Kenya’s High Unemployment Rate: A Case of Chronic Societal Programming

Written by on February 27, 2017

Recently, a friend of mine said, “it is very hard to convince the young generation of the benefits of education when their relatives are highly unsuccessful academics”. That got me thinking about what truly is the main cause of the situation we’re in as a country. True, the education system has a huge part to play in this and it is quite easy to point fingers and call it quits but we can’t just post all the blame on education’s burden bag.

Let me switch the topic a bit and give you a look at society. We have been brought up in a community that fears failure and abhors risk. We may have read a thousand motivation books that tell us that failure is healthy and a good learning experience but deep within, we all know that we think that is just a bunch of bull and we’d rather be on the winning side. Why? You may ask.

We’ve been raised in an environment that rewards success and trumps failure. This is the case both in our homes and at school. the smart kid gets the present, the successful sibling gets all the respect and praise and the rest are just etceteras. It kind of reminds me of what Cersei Lannister says in the Game of Thrones, “in the game of thrones, there are no losers, you either win or die”. This is the kind of feeling that has been imprinted in our heads. This society tolerates no failure. In return, we have become non-risk takers. We only play it safe and when we fail, we crumble at the thought of defeat.

Back to the school system. Personally, I view schools as creativity spaces which provide a means for people to increase their intellectual know-how and capacity. On the other hand, our schools are mind training theatres where we teach our young ones how to think like us. Parents are already setting goals for their kids without taking into consideration other factors such as talent, passion, ability etc. You’ll find a parent with a 2-year old kid and they already have ideas about which Ivy League college the kid will attend and what is going to happen during most of their kid’s childhood. Children no longer have time to be kids or discover themselves. We are all in the rush of amassing degrees but we never stop to question their value.
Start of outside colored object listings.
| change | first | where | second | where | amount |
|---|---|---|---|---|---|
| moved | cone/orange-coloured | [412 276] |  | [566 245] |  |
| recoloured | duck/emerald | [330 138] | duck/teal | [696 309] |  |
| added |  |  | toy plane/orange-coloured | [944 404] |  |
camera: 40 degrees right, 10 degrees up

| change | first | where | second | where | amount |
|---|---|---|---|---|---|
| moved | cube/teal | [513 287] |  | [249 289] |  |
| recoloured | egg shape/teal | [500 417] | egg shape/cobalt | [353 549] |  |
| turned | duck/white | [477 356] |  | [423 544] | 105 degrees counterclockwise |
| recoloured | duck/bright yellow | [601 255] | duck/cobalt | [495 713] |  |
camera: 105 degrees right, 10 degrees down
Our universities have the highest exam cheating rates and hundreds of Kenyans are graduating every day but the industry side is always complaining about poorly skilled graduates. All we’ve done is increase the number of degrees and reduced their quality in the process.
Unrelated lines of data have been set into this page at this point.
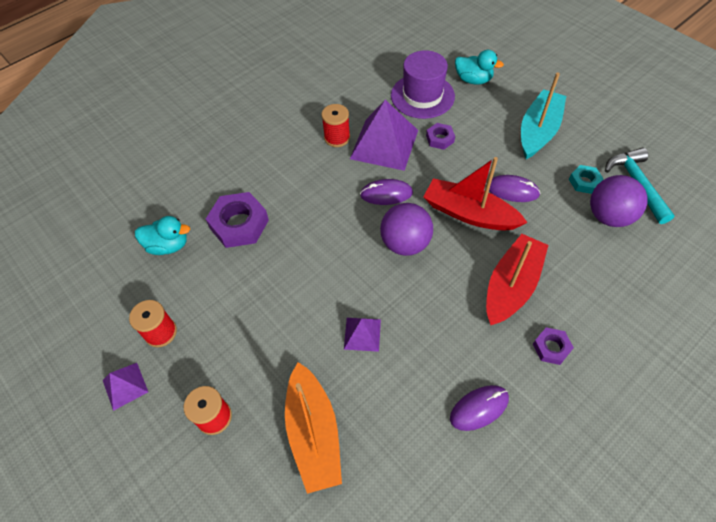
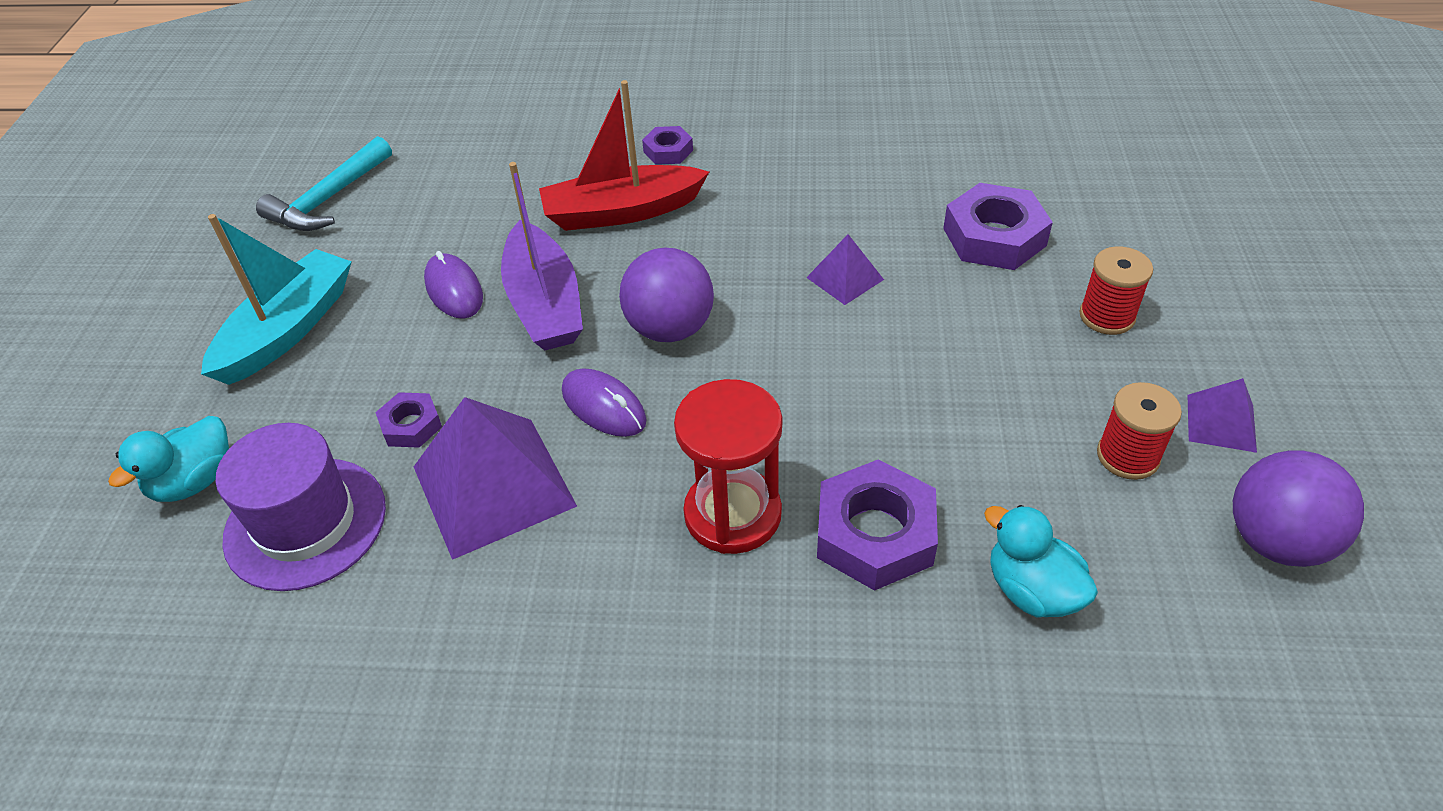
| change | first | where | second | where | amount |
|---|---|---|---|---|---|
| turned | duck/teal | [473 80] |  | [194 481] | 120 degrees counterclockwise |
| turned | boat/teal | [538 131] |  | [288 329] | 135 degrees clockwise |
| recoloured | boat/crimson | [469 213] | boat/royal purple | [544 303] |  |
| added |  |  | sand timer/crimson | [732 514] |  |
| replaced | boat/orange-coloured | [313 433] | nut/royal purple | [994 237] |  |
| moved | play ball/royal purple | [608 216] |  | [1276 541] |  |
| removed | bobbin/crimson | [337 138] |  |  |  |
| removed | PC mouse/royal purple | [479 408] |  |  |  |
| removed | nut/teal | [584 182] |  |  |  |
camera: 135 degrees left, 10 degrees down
The main aim of a huge percentage of our academics is to graduate, get a good job and live a happy high-end life just like society taught them. In simple terms, we’re training job seekers and that is why the only thing our graduates can do is look for jobs.
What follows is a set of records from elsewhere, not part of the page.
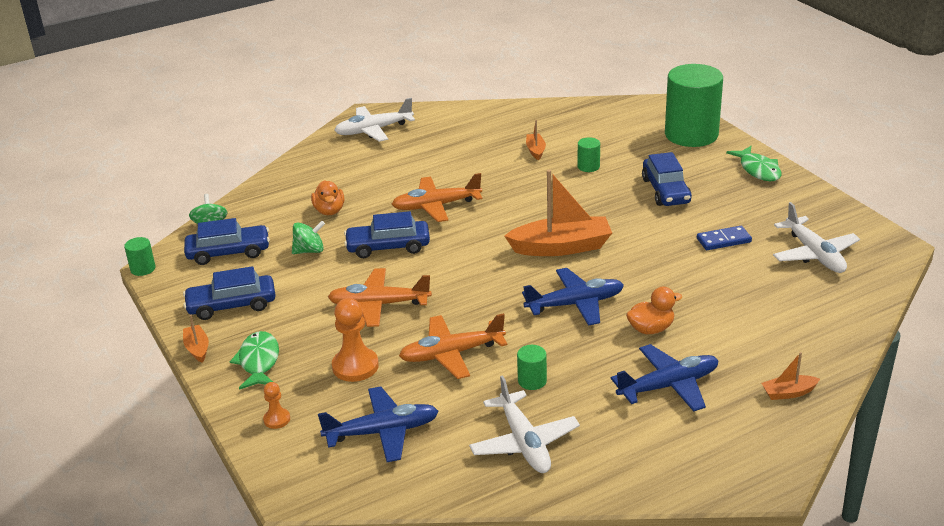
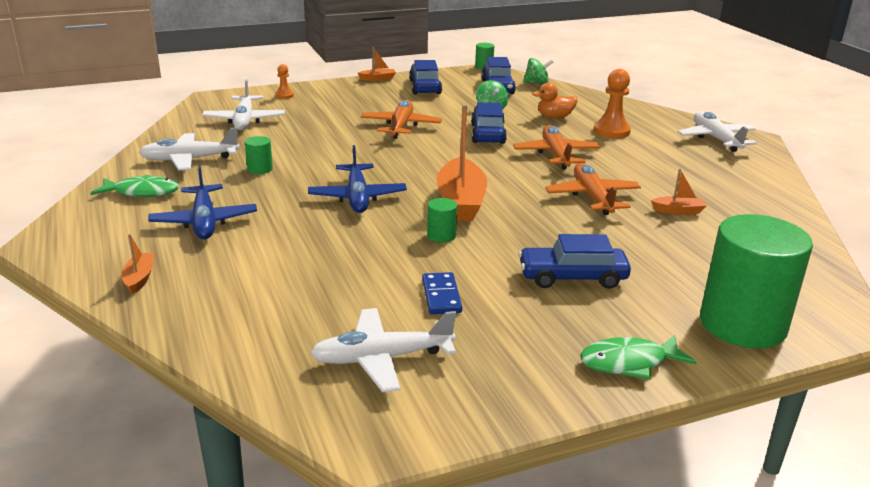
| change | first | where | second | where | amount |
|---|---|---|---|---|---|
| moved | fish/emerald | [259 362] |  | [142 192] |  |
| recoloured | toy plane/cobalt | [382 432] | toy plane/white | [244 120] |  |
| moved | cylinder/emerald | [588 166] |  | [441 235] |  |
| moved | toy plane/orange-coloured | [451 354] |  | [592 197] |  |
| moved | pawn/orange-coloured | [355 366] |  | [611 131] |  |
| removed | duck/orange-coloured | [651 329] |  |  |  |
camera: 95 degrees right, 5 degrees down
Ask yourself, why is it that the successful elite is now made up of the different ones. The college dropouts who have multi-million dollar companies and hardcore hustlers who have started businesses from scratch and seen them thrive? This is a group of people who chose to drop the mainstream thought process and society punished them fo it. But in the end, they see the true potential of having a free mind and reap the maximum benefits.

I overheard someone ask, “Why isn’t the Silicon Sahara growing like the Silicon valley?.  One simple answer is that there isn’t a sufficient number of college dropouts in East Africa.

We are a result of what happens when you put a generation through mass programming of the thought system. Whatever we do is a mass reflex action. We have made a comfort niche for ourselves and formulated causes and philosophies that justify our state of mind and make us feel great for our shortcomings.

We need an ample amount of free thinkers. A sort of the open minded ninjas who can gear our community from the oppression of societal mind programming. We need brave risk takers, people who actualize ideas. We need people who are not afraid to rebel.